Agam, fajarharapan.id – Jumlah korban dugaan keracunan makanan dari program Makan Bergizi Gratis (MBG) di Kabupaten Agam terus mengalami peningkatan. Berdasarkan data resmi yang dirilis Diskominfo Agam pada Rabu malam (1/10/2025), tercatat sedikitnya 86 orang terindikasi mengalami gejala keracunan.
Rincian korban terdiri dari 57 pelajar, 6 orang guru, 2 wali murid, sementara 21 orang lainnya tidak melaporkan kondisinya. Mereka sebelumnya menyantap menu nasi goreng yang didistribusikan dari dapur umum Nagari Kampung Tangah untuk 27 sekolah penerima, dengan total 2.669 porsi.

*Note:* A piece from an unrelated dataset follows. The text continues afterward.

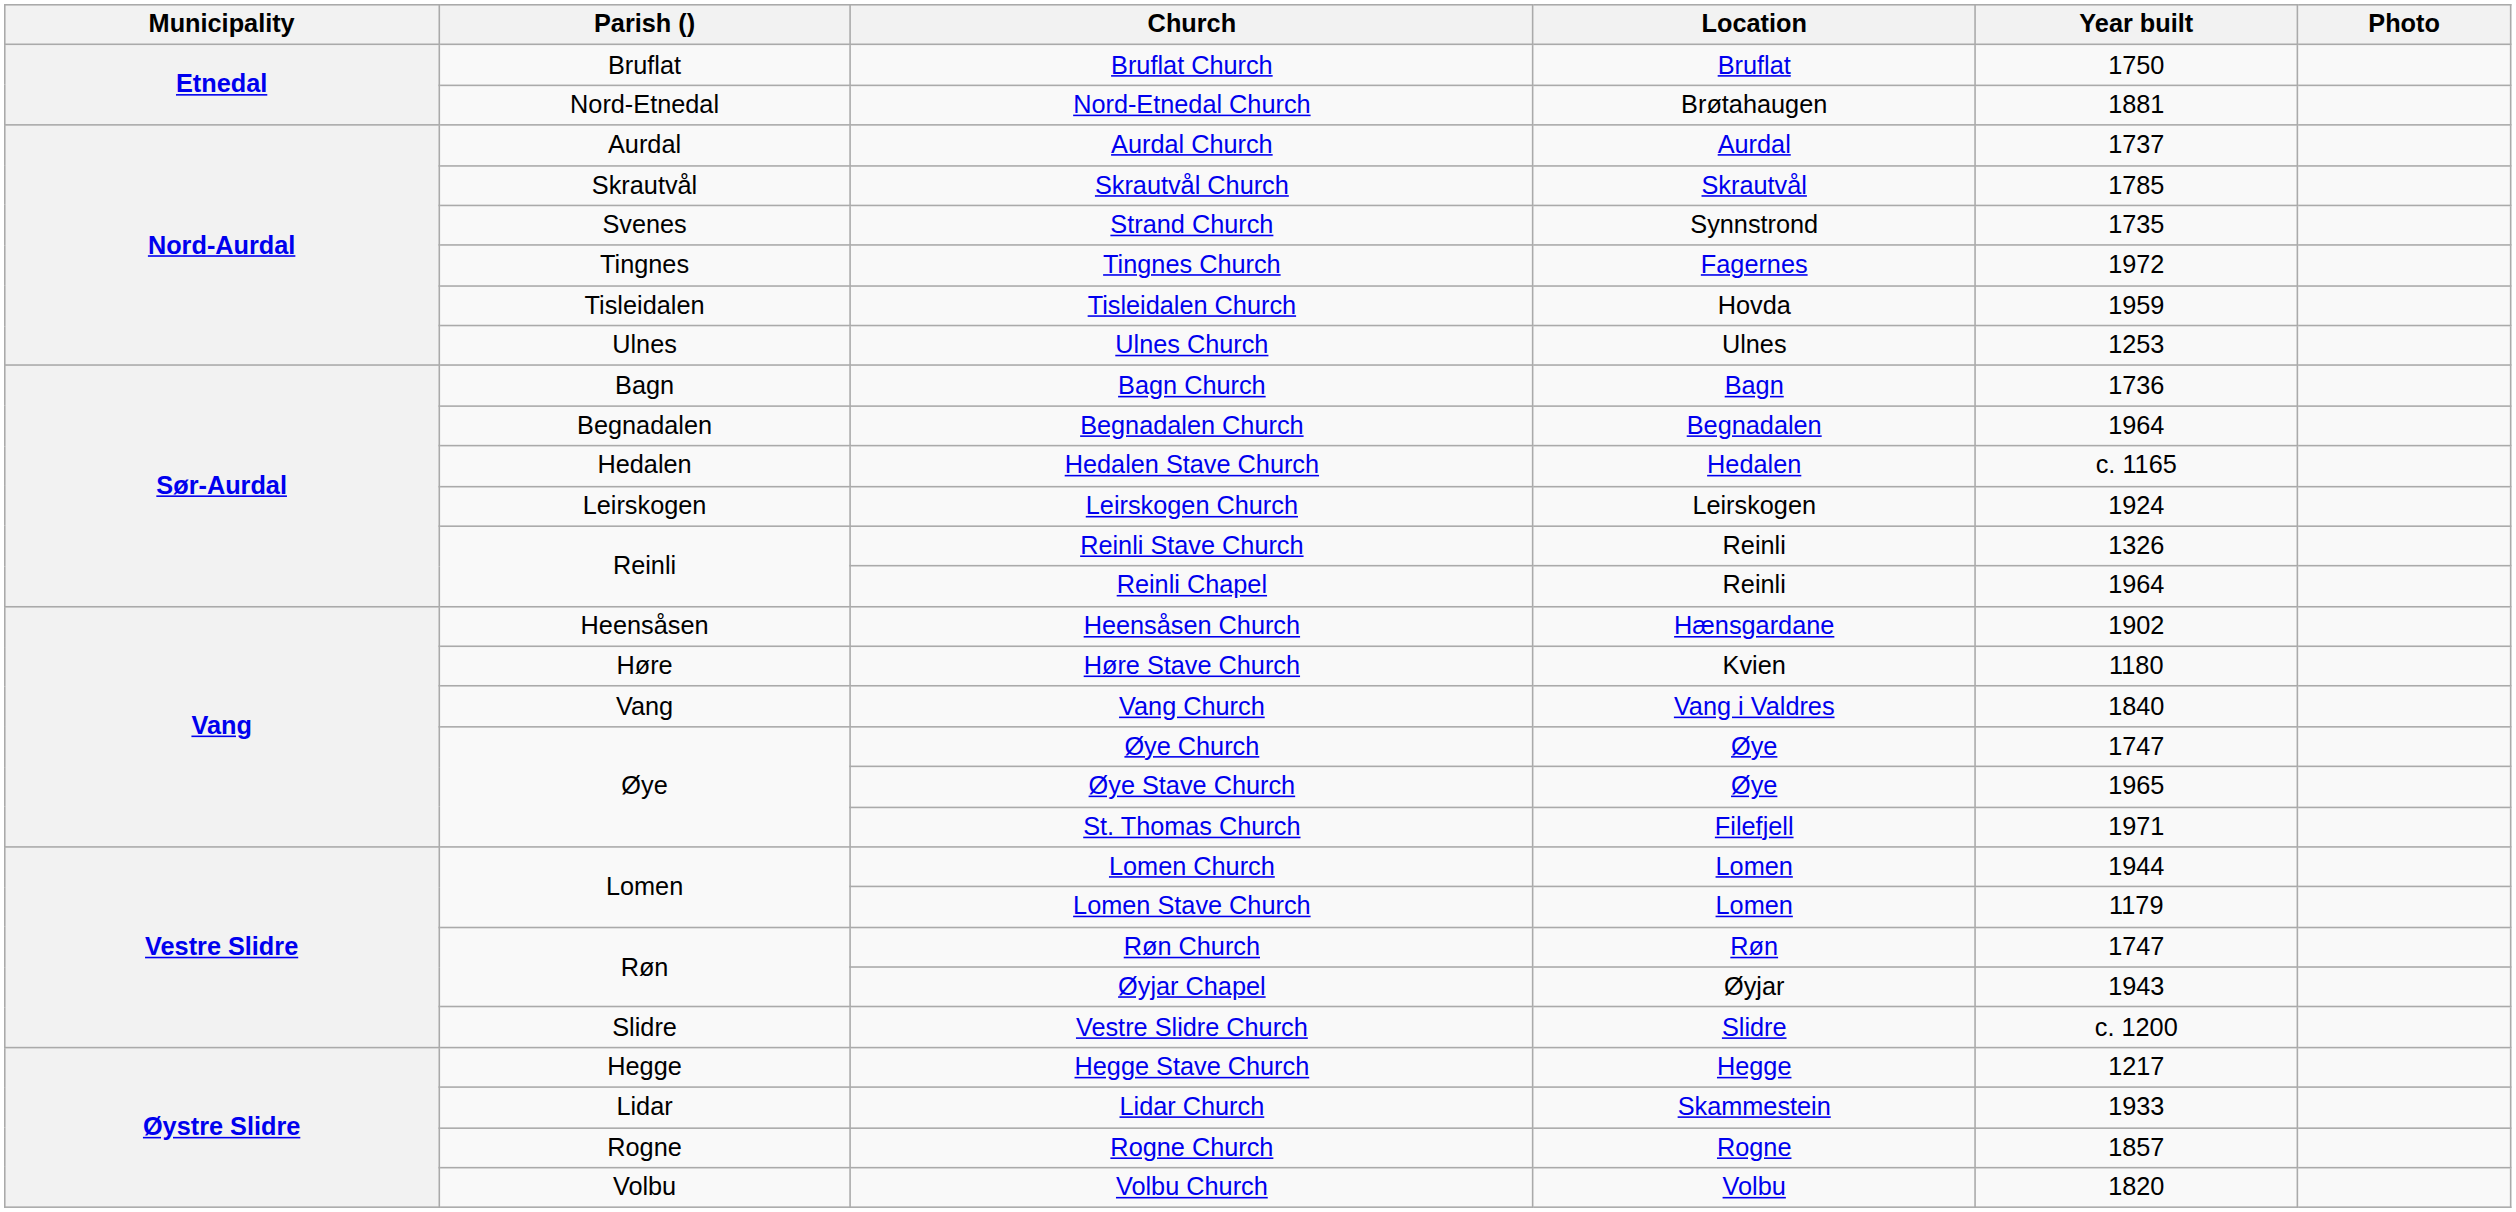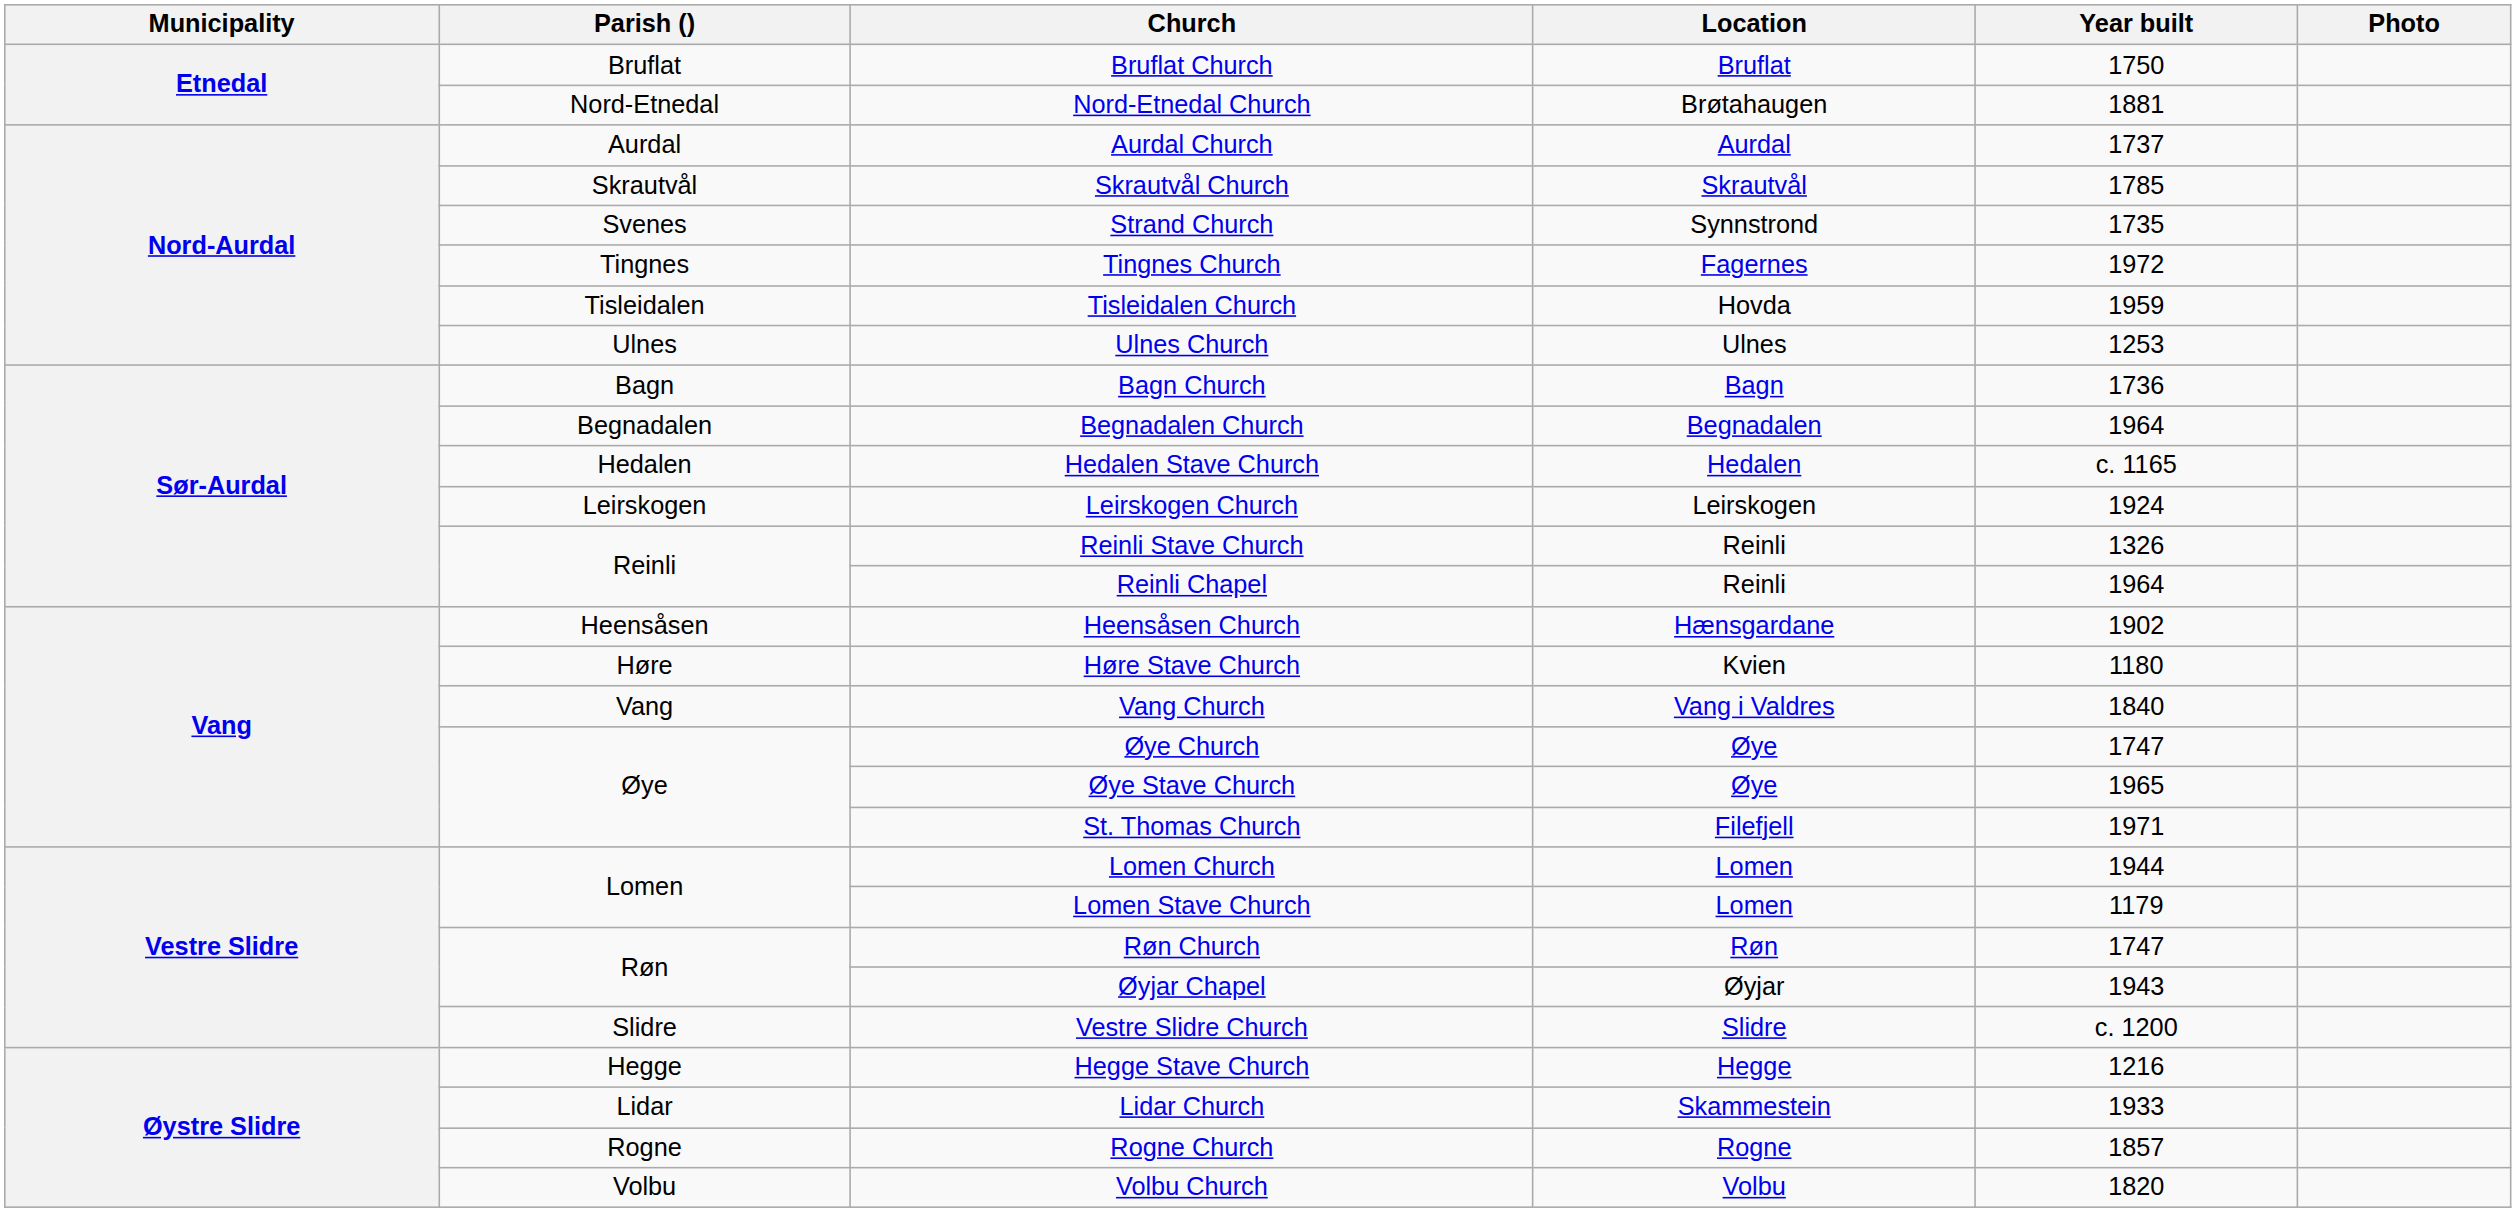Hegge Stave Church | Year built: 1217 -> 1216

Insiden ini ditetapkan sebagai Kejadian Luar Biasa (KLB) pertama terkait program MBG di Sumatera Barat. Pemerintah Kabupaten Agam langsung mengambil langkah cepat guna mengantisipasi meluasnya dampak kasus.
Bupati Agam, Ir. H. Benni Warlis, MM, Dt. Tan Batuah, melalui keterangan resmi menyatakan bahwa seluruh proses perizinan bagi penyedia makanan harus diperketat. Ia menegaskan tidak ada kompromi bagi usaha atau penyelenggara yang tidak memiliki izin resmi.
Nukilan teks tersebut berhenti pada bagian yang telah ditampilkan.